Con noi, anche una biologa, Eliana Saglimbene. Qualche tuffo per affiatarci e via. L’avventura comincia.
Si carica l’auto nel buio della notte. Si va a fare colazione quando gli altri escono dalle discoteche e si ritrovano per un cornetto prima di andare a dormire.
Il nostro itinerario parte da Messina, dove, poco prima di Punta Faro, a poche bracciate dalla riva, è adagiata in posizione di navigazione una nave che alcuni subacquei chiamano Amerik, altri Solferino. A noi piace l’idea di chiamarla semplicemente “U Vapuri”, come fanno i pescatori. È adagiata su un fondale che scende dai 33 ai 68 metri. È in posizione di navigazione e si presenta con la maestosa prua come se nel suo sonno eterno stesse ancora sognando di navigare.

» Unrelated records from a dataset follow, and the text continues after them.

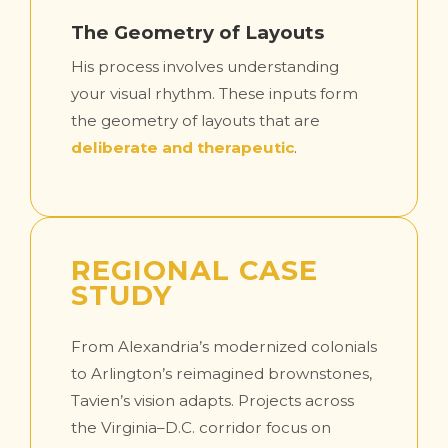
The Geometry of Layouts
His process involves understanding
your visual rhythm. These inputs form
the geometry of layouts that are
deliberate and therapeutic
.
REGIONAL CASE
STUDY
From Alexandria’s modernized colonials
to Arlington’s reimagined brownstones,
Tavien’s vision adapts. Projects across
the Virginia–D.C. corridor focus on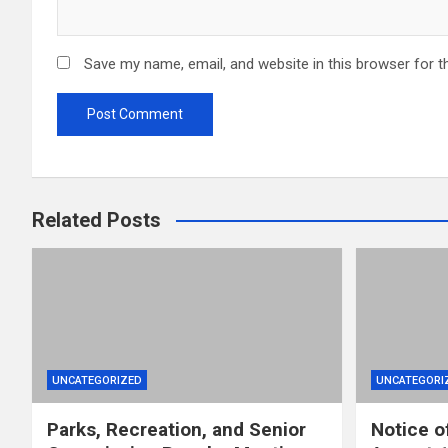
Save my name, email, and website in this browser for t
Related Posts
UNCATEGORIZED
UNCATEGORI
Parks, Recreation, and Senior
Notice o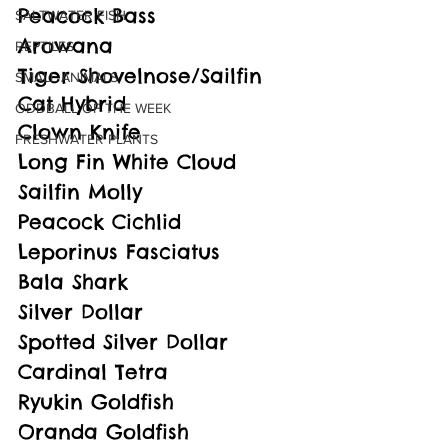
Peacock Bass
SALTWATER FISH
Arowana
REPTILES
Tiger Shovelnose/Sailfin 
SMALL ANIMALS
Cat Hybrid
ODDBALL OF THE WEEK
Clown Knife
FRESHWATER PLANTS
Long Fin White Cloud
Sailfin Molly
Peacock Cichlid
Leporinus Fasciatus
Bala Shark
Silver Dollar
Spotted Silver Dollar
Cardinal Tetra
Ryukin Goldfish
Oranda Goldfish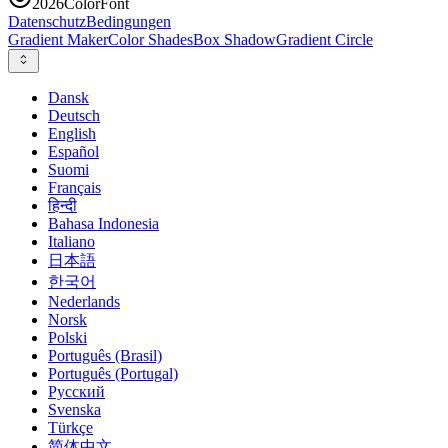
2026
ColorFont
Datenschutz
Bedingungen
Gradient Maker
Color Shades
Box Shadow
Gradient Circle
Dansk
Deutsch
English
Español
Suomi
Français
हिन्दी
Bahasa Indonesia
Italiano
日本語
한국어
Nederlands
Norsk
Polski
Português (Brasil)
Português (Portugal)
Русский
Svenska
Türkçe
简体中文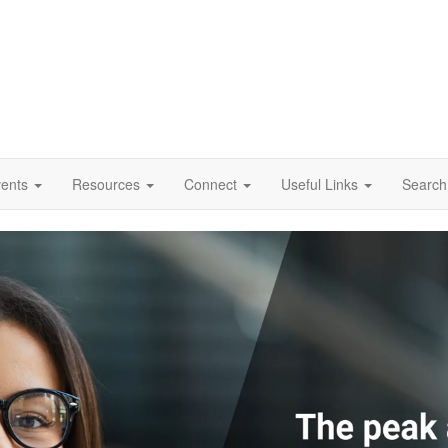
vents
Resources
Connect
Useful Links
Search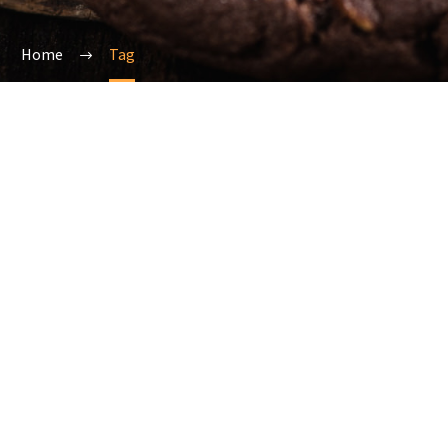
Home
Tag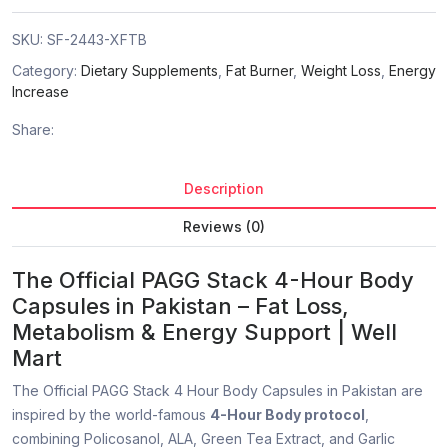
SKU:
SF-2443-XFTB
Category:
Dietary Supplements
,
Fat Burner
,
Weight Loss
,
Energy
Increase
Share:
Description
Reviews (0)
The Official PAGG Stack 4-Hour Body
Capsules in Pakistan – Fat Loss,
Metabolism & Energy Support | Well
Mart
The Official PAGG Stack 4 Hour Body Capsules in Pakistan are
inspired by the world-famous
4-Hour Body protocol
,
combining Policosanol, ALA, Green Tea Extract, and Garlic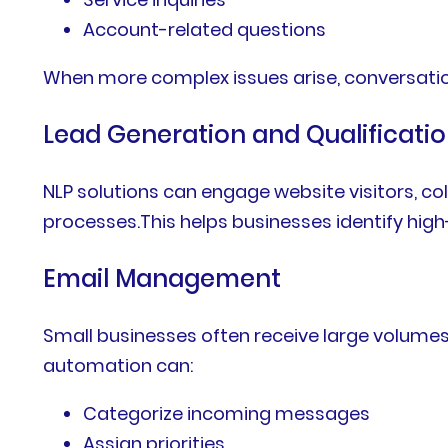
Account-related questions
When more complex issues arise, conversati
Lead Generation and Qualificati
NLP solutions can engage website visitors, co
processes.This helps businesses identify high
Email Management
Small businesses often receive large volume
automation can:
Categorize incoming messages
Assign priorities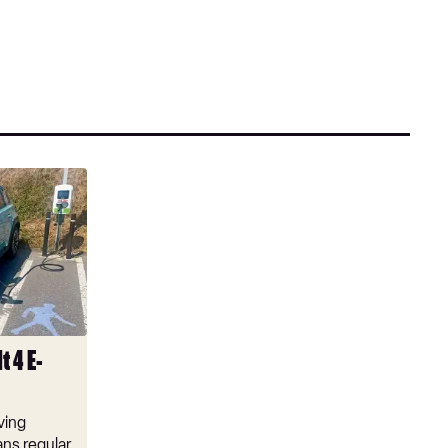
t 4 E-
ving
ns regular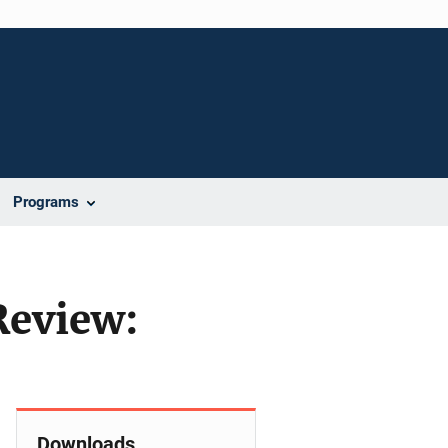
Programs
Review:
Downloads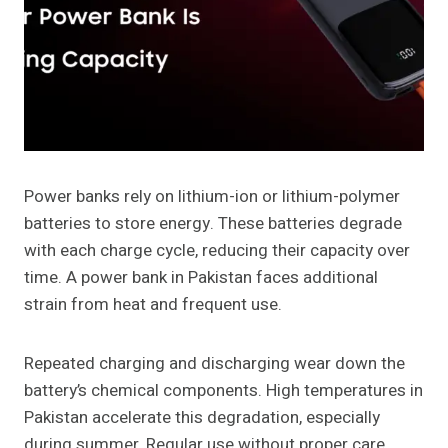
Power banks rely on lithium-ion or lithium-polymer
batteries to store energy. These batteries degrade
with each charge cycle, reducing their capacity over
time. A power bank in Pakistan faces additional
strain from heat and frequent use.
Repeated charging and discharging wear down the
battery’s chemical components. High temperatures in
Pakistan accelerate this degradation, especially
during summer. Regular use without proper care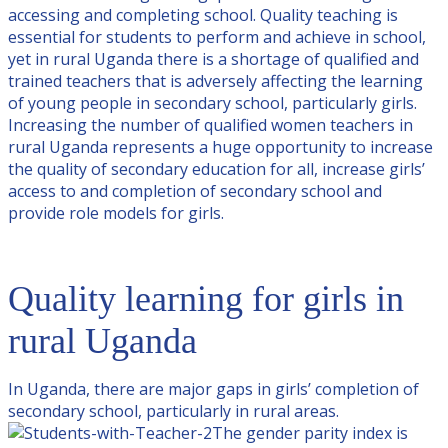
accessing and completing school. Quality teaching is
essential for students to perform and achieve in school,
yet in rural Uganda there is a shortage of qualified and
trained teachers that is adversely affecting the learning
of young people in secondary school, particularly girls.
Increasing the number of qualified women teachers in
rural Uganda represents a huge opportunity to increase
the quality of secondary education for all, increase girls’
access to and completion of secondary school and
provide role models for girls.
Quality learning for girls in
rural Uganda
In Uganda, there are major gaps in girls’ completion of
secondary school, particularly in rural areas.
The gender parity index is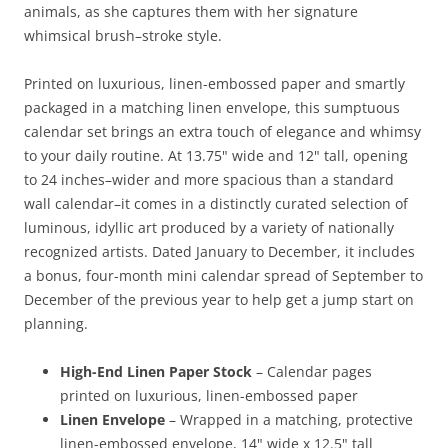
animals, as she captures them with her signature
whimsical brush–stroke style.
Printed on luxurious, linen-embossed paper and smartly
packaged in a matching linen envelope, this sumptuous
calendar set brings an extra touch of elegance and whimsy
to your daily routine. At 13.75" wide and 12" tall, opening
to 24 inches–wider and more spacious than a standard
wall calendar–it comes in a distinctly curated selection of
luminous, idyllic art produced by a variety of nationally
recognized artists. Dated January to December, it includes
a bonus, four-month mini calendar spread of September to
December of the previous year to help get a jump start on
planning.
High-End Linen Paper Stock
– Calendar pages
printed on luxurious, linen-embossed paper
Linen Envelope
– Wrapped in a matching, protective
linen-embossed envelope, 14" wide x 12.5" tall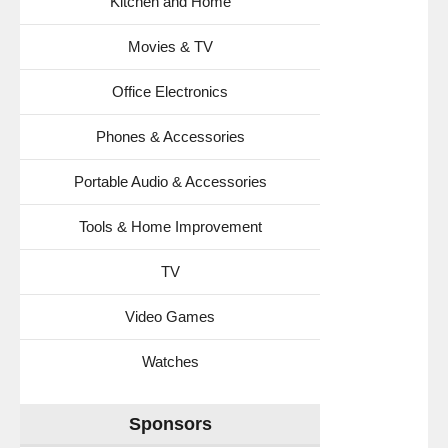
Kitchen and Home
Movies & TV
Office Electronics
Phones & Accessories
Portable Audio & Accessories
Tools & Home Improvement
TV
Video Games
Watches
Sponsors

Intorno ai 50 metri è ben visibile ciò che resta dell’alloggio del comandante dove spicca la vasca da bagno.
Sulle murate danzano incessantemente, sospinte dalla corrente, meravigliose gorgonie.
E sempre a Messina, diamo un’occhiata al Rigoletto. Parte della nave fuoriesce dall’acqua ed è ben visibile dalla riva.
Ma è tempo di rimettersi in viaggio. Ci spostiamo più a Sud, superiamo Siracusa per raggiungere Avola. Carichiamo l’occorrente sul gommone, e dopo circa venti minuti di navigazione giungiamo a destinazione.
Sotto di noi, adagiata su un fondale di 53 metri, giace la cossiddetta Nave del Sale. In realtà il suo nome è Resental-Nevada. Lunga 57 metri e larga 9, con una stazza lorda di 1.210 tonnellate, smise di solcare i mari il 30 gennaio del 1979.
Su questo relitto una murena in fase di caccia sfida l’obiettivo della telecamera ingaggiando un duello con l’operatore.
Facciamo base al porto di Riposto, a pochi chilometri da Catania, dove alcuni amici ci accompagnano sullo Zatterone. Si tratta di un mezzo da sbarco affondato in data non precisata. Appoggiato su un fondale lievemente inclinato, presenta il suo punto di massima profondità, ovvero la zona poppiera, intorno ai 53 metri.
L’8 luglio del 1978, nel piccolo golfo del Firriato, a ridosso della Tonnara di San Vito lo Capo, un violentoincendio provoca l’affondamento del Kent, un cargo cipriota proveniente da Siracusa. Andiamo a trovare Stefano Baldi, che a San Vito Lo Capo lavora con il suo Diving e che farà da cicerone alla nostra immersione. Il carico della nave era composto da venti tonnellate di polietilene, 1.400 chili di sigarette, 32 tonnellate di zampironi e centinaia di libri sacri del Corano. E proprio questi ultimi regalano all’imbarcazione il soprannome di Nave dei Corani.
Completata la visita al Kent, abbiamo l’opportunità di spostarci verso Palermo dove, a Scopello, ci tuffiamo sul relitto del Capua. Il mercantile italiano affondato a causa di un incendio, nel periodo della seconda guerra mondiale, si trova su un fondale sabbioso fra i 35 e i 40 metri. Trasportava un carico di armi destinato alle truppe italiane a Tripoli.
Il tour, per il momento, si esaurisce qui. In punta di piedi, anzi in punta di pinne, riprendiamo la rotta di casa. In silenzio. Per non disturbare il sonno eterno di questi giganti del mare.